_Your instructions_
All entries are to be copied exactly, with pictures removed.

Stored items
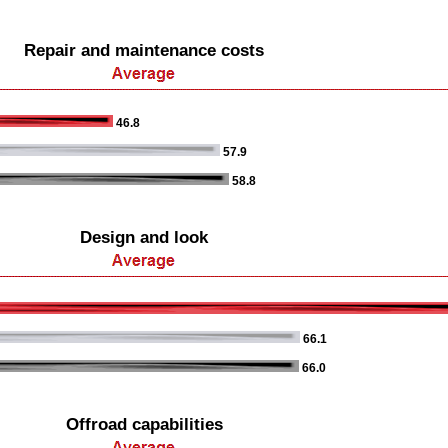
Repair and maintenance costs
46.8
57.9
58.8
Design and look
66.1
66.0
Offroad capabilities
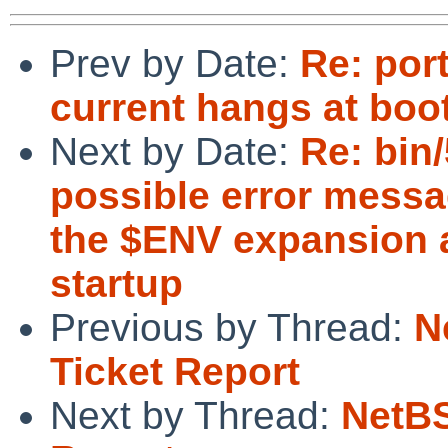
Prev by Date:
Re: por
current hangs at boo
Next by Date:
Re: bin
possible error messa
the $ENV expansion a
startup
Previous by Thread:
N
Ticket Report
Next by Thread:
NetBS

_Result of this task_
Repair and maintenance costs
46.8
57.9
58.8
Design and look
66.1
66.0
Offroad capabilities
Prev by Date:
Re: por
current hangs at boo
Next by Date:
Re: bin
possible error messa
the $ENV expansion a
startup
Previous by Thread:
N
Ticket Report
Next by Thread:
NetBS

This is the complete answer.